When I was 24 years old, I married Mr. X, who was 55 at the time.  Now, I know where this is going.  Hot babe snaps up old guy with a fat wallet.  Well, not really.  For years, I was the girl who couldn't get a date.  I'm socially awkward and not very pretty, and so I was the one being "friendzoned."  Also, in college, I was always too young.  I was 17 my freshman year (which made me "jail bait" in California) and 19 when I graduated (which meant I couldn't go anyplace that served alcohol).  I turned 20, and for a short time, started attracting male attention.  It didn't last very long.  I joined a fundamentalist group on the promise of family, community, and, most of all, acceptance.  Add in that in 2003-2005, it was obvious to me that our economy was built on a house of cards.  So I wanted that package.  A spouse, a job, and definitely children.
It was in this context that I met Mr.
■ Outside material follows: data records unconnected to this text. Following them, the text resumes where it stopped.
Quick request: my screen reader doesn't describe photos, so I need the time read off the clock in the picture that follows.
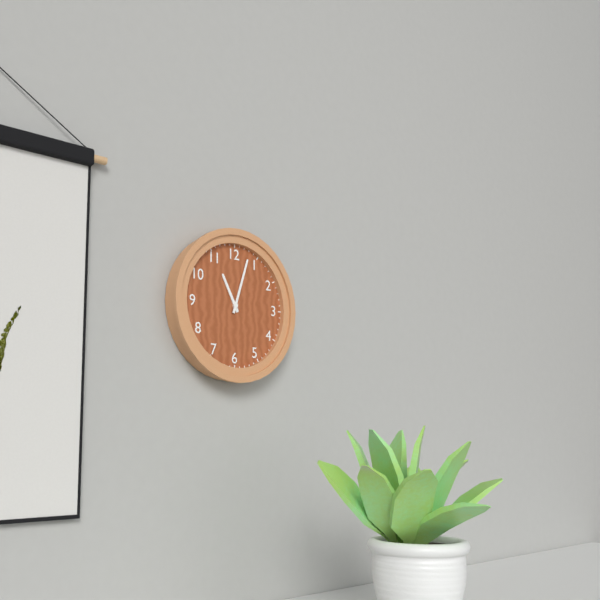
11:03
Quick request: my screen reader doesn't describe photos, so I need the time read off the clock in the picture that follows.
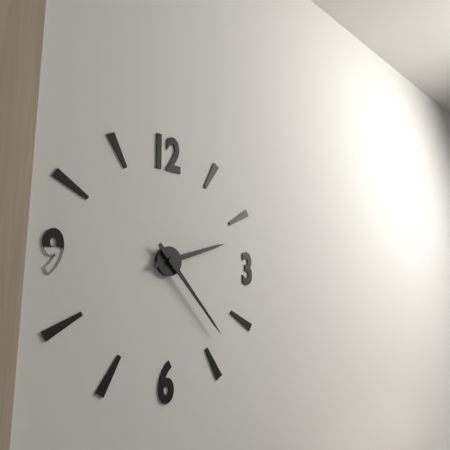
2:23
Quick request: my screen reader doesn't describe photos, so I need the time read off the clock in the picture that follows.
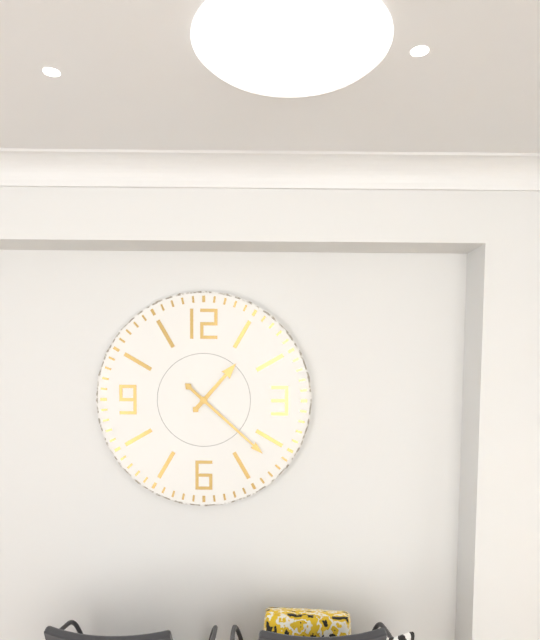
1:22
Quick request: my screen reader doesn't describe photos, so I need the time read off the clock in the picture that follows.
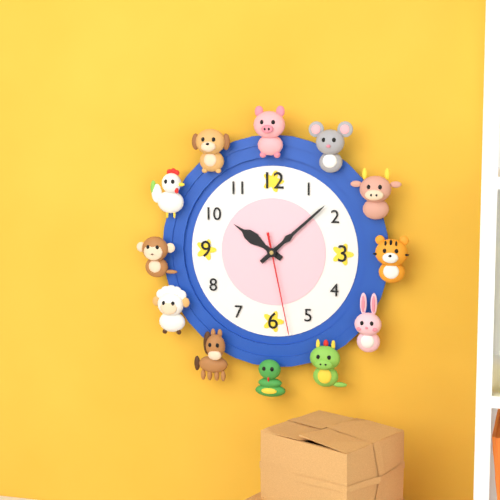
10:08:28
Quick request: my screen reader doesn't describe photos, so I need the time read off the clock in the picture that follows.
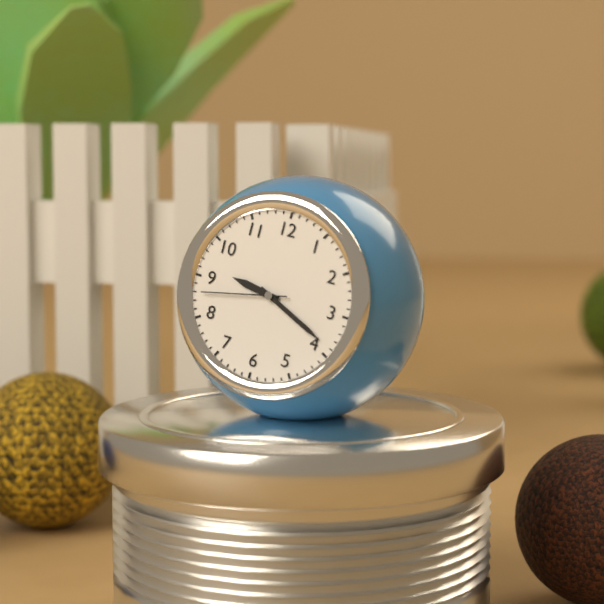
9:19:43
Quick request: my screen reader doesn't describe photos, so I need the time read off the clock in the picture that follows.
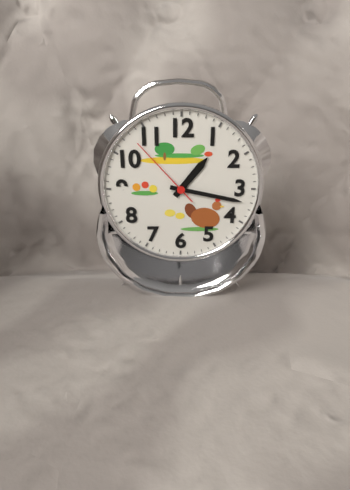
1:17:53
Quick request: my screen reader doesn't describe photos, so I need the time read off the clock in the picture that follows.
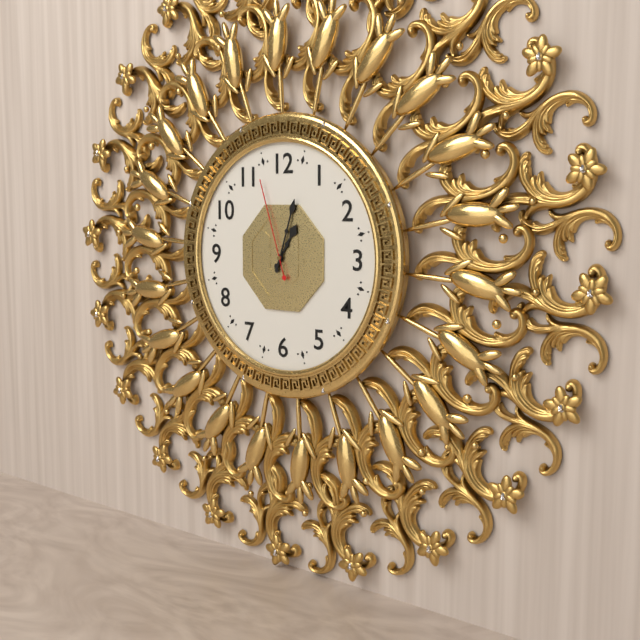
1:03:57
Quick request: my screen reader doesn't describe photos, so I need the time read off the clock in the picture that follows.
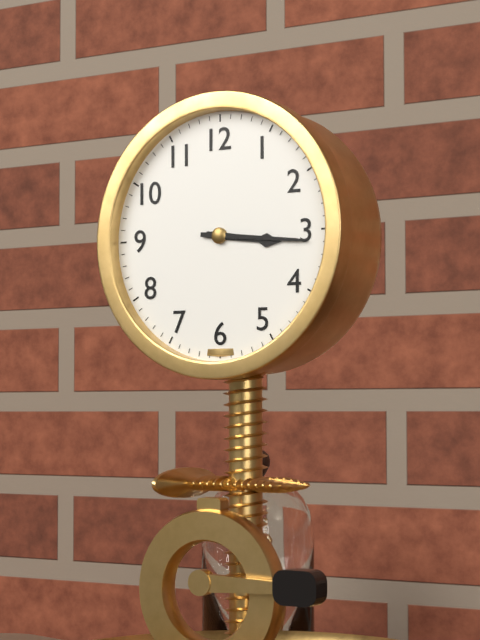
3:16
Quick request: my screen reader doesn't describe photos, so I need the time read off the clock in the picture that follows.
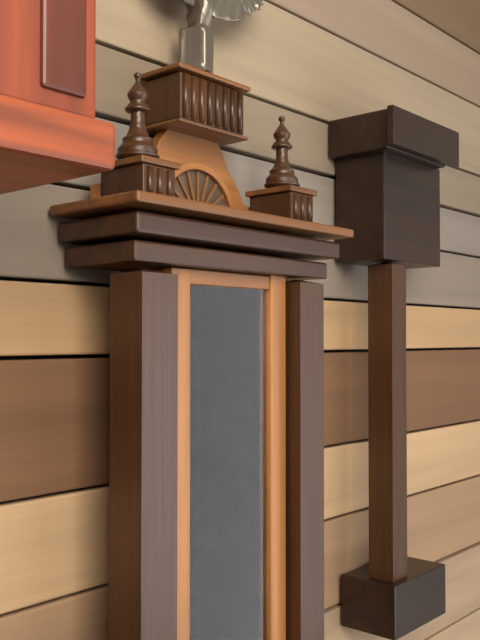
4:50
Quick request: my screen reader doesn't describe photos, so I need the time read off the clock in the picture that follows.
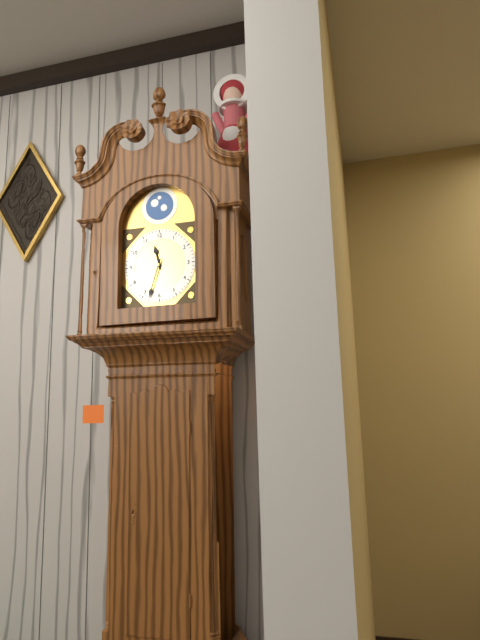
11:33
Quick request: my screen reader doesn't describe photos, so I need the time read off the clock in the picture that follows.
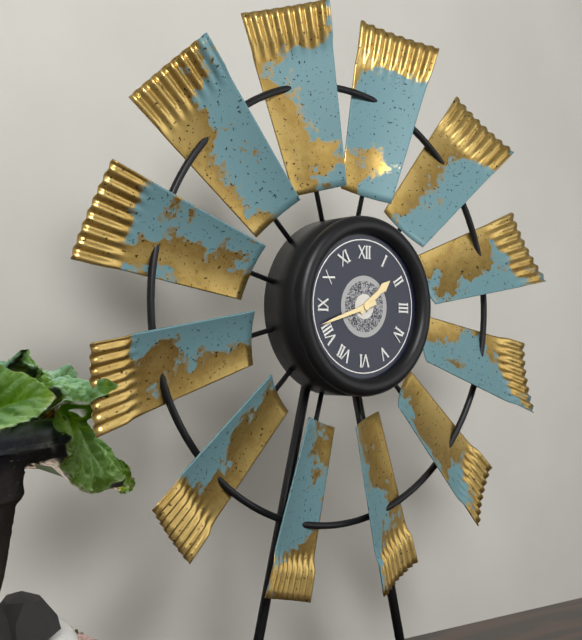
1:42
X.  After moving to Brooklyn, I heard about the occasional BT that someone wanted to set me up with.  Somehow those guys never materialized.  So I moved into the world of "older singles"-- and I mean older.  As in some of them had kids my age.  It became obvious that these men were the only ones who would ever date me.  The men I dated ranged in age from 40-62.  I was all of 24.  I knew even then that I had two things going for me.  One, I was young enough to bear children (although "young" didn't mean "attractive").  Two, I was the novelty act.  Within six months, I would be just one of the crowd, and forgotten.  So I married Mr. X.  He made a comfortable living, fed stray cats, gave people rides, and gave me a job.  And I didn't exactly have a lot of other options.
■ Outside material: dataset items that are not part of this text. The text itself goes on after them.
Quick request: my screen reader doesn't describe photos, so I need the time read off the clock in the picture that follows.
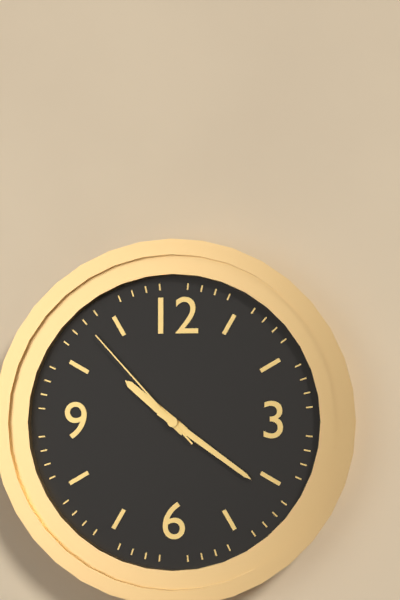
10:21:53
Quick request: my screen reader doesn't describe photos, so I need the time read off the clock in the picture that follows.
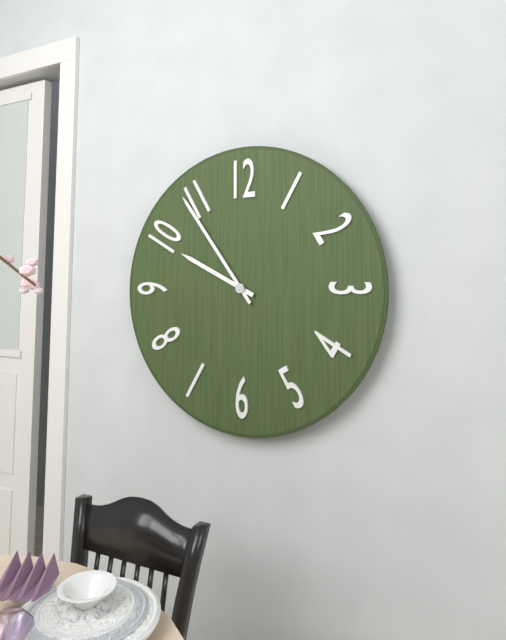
9:54
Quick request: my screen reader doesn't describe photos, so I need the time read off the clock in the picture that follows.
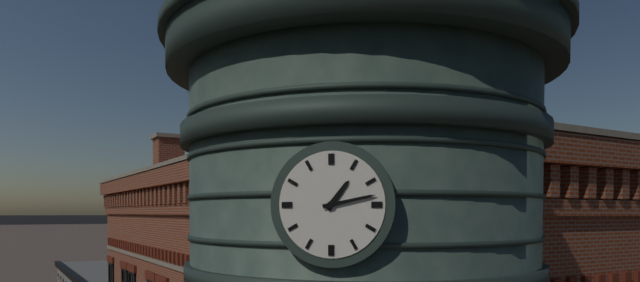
1:13
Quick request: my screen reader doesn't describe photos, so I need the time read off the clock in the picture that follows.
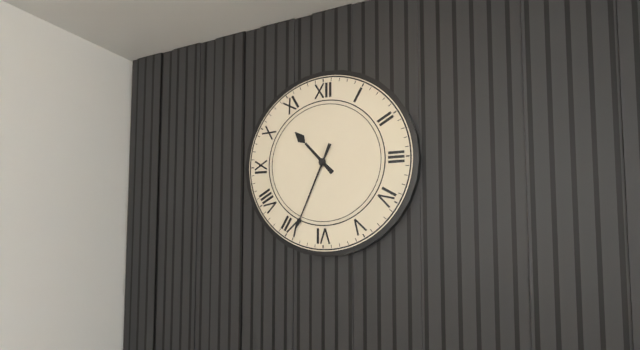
10:34
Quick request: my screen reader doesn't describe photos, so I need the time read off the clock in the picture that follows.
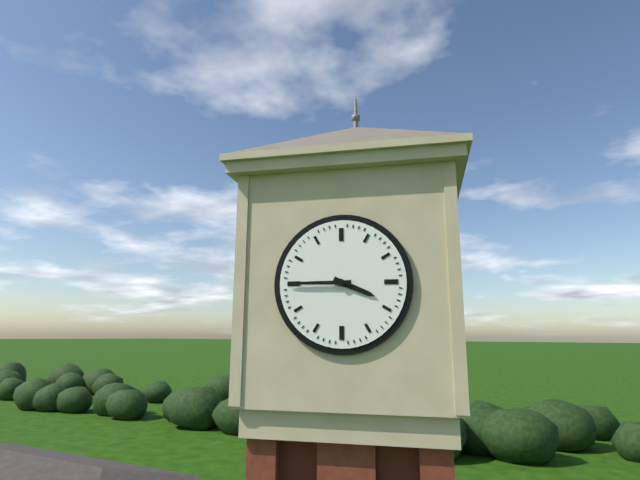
3:45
Within two months, I was pregnant, and our first child was born a month before our first anniversary.  In the early weeks, he was an attentive father to our daughter, but soon became unavailable.  When we moved into our newly renovated house, I had to set everything up while taking care of a five-month-old, including assembling a computer desk.  The only "help" I received came from neighborhood children.  One of the schools offered me a teaching job.  Mr. X convinced me not to take it.  Over time, my place in the household shifted.  I was there to serve him, bear his children, and provide sex on demand.  When our second daughter was born, I came home from the hospital two days before Rosh Hashanah. As tired as I was, and with a newborn and a toddler to care for, I had to set up the bassinet, unpack baby clothes, and still prepare all the holiday meals with no assistance.  His one concession to my condition was not inviting guests that year.  After that, I decided no more children, but Mr. X didn't want me on birth control.  I snuck myself onto an IUD because I knew he couldn't fool with it.  After five years, the narrative shifted from "I will care for you so you never have to work" to "I have to take care of you because you aren't capable of working."  After six years, he told me that a wife was "a cook in the kitchen, a laundress in the laundry room, and a whore in the bedroom."  After seven years, he began sexually assaulting me and punching walls.  I walked out and filed a restraining order.  He violated it numerous times.  All the time, he insisted that he had "treated me like a queen."
Now we come to the divorce.  This is the part where I get "his" kids, his house and his money, right?  I don't think so.  Despite an indicated report from Children's Services that he would get drunk and pass out while the children were in his care, he got ten days of visitation per month, half their school vacations, and half the holidays.  He kept the house and the business.  And, because he worked for cash, there was no way to establish his real income.  I got three years of alimony, child support, and a $20,000 settlement that has never materialized.  Hardly taken to the cleaners.
So, please keep in mind that for every story about the "evil feminist," there is a real live woman who may have been through hell.